#### [WORK TASK]
What is needed is the number of lines below that contain the word "noch", with no other output.

Items from a dataset

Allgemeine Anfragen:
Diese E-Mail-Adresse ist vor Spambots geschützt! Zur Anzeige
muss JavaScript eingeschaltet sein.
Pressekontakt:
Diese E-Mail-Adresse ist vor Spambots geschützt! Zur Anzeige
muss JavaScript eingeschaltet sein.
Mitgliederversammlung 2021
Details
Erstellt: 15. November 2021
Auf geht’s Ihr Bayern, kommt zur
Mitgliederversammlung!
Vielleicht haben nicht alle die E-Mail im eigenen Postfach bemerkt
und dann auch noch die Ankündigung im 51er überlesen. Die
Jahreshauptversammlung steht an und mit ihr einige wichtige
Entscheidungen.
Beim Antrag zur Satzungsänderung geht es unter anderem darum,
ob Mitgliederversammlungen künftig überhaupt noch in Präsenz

#### [RESULT OF THIS TASK]
2